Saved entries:
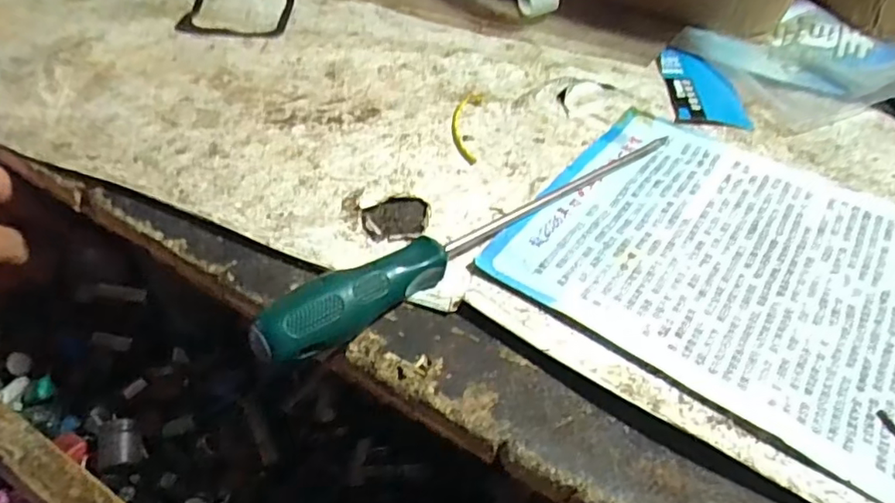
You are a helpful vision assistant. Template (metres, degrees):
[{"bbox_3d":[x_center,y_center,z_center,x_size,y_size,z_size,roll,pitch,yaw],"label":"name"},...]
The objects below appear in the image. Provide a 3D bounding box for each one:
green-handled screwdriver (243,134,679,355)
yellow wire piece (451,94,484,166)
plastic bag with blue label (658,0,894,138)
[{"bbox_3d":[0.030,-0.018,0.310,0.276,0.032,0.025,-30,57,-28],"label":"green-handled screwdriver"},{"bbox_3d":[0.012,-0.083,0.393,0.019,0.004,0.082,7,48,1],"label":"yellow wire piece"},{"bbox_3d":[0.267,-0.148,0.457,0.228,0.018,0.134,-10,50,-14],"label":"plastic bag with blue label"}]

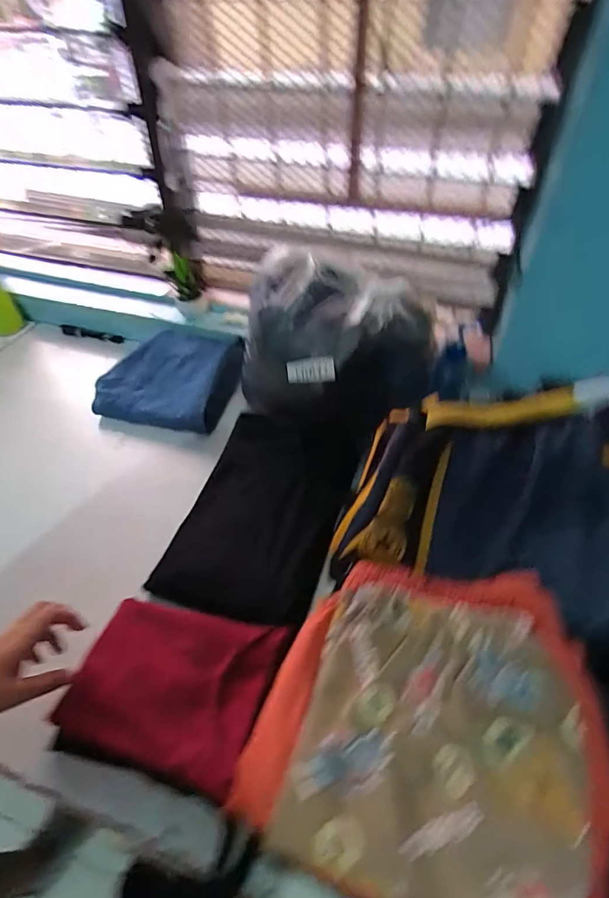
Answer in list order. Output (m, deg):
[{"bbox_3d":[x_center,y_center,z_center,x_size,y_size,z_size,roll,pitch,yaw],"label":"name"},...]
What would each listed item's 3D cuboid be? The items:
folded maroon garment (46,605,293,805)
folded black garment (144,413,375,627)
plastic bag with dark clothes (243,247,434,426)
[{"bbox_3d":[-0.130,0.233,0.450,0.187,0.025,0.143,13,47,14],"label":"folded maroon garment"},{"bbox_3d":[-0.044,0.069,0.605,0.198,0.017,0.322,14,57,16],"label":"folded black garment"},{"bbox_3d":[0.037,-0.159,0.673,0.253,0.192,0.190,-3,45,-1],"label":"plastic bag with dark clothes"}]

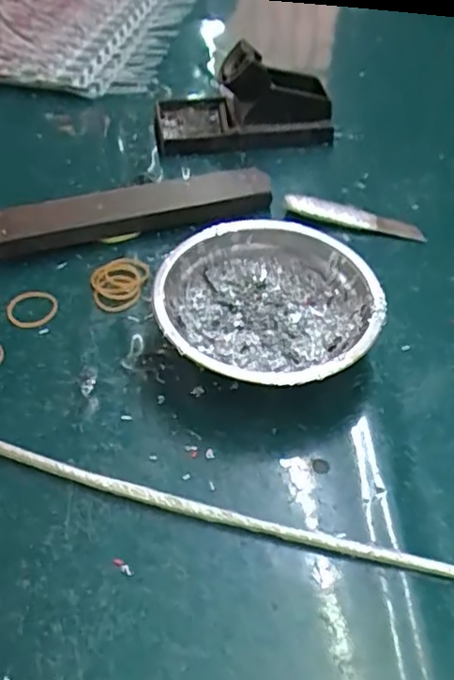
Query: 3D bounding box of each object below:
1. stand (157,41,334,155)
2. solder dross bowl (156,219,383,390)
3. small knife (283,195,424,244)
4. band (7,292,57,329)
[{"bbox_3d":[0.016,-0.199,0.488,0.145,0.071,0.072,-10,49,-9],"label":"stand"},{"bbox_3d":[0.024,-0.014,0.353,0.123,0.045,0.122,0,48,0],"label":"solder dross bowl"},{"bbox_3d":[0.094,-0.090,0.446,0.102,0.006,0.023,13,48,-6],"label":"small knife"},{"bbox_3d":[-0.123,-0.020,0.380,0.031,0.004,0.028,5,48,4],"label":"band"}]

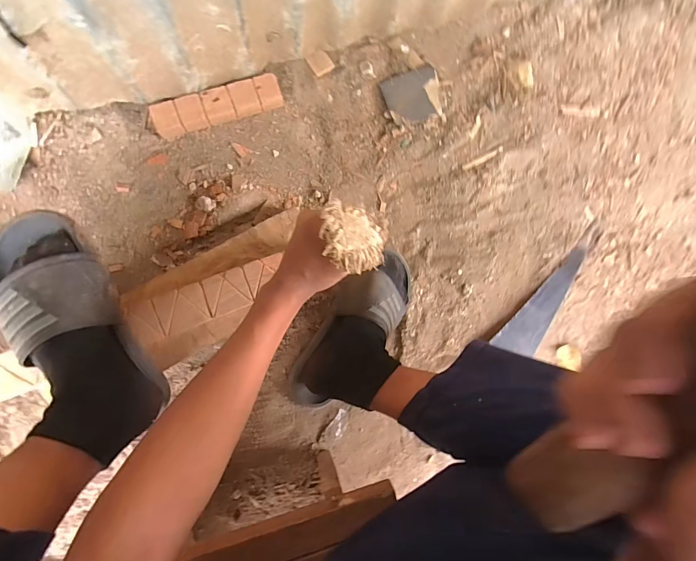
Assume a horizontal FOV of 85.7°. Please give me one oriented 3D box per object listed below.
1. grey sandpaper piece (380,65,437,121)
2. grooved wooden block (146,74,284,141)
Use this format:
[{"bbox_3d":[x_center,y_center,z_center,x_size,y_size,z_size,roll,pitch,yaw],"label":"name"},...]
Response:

What is required |
Each line from the start of the entries to the line holding "green-handled screwdriver (243,134,679,355)" is to be given again exactly, both ends included, and each picture is to be left out.

Response to the exercise |
You are a helpful vision assistant. Template (metres, degrees):
[{"bbox_3d":[x_center,y_center,z_center,x_size,y_size,z_size,roll,pitch,yaw],"label":"name"},...]
The objects below appear in the image. Provide a 3D bounding box for each one:
green-handled screwdriver (243,134,679,355)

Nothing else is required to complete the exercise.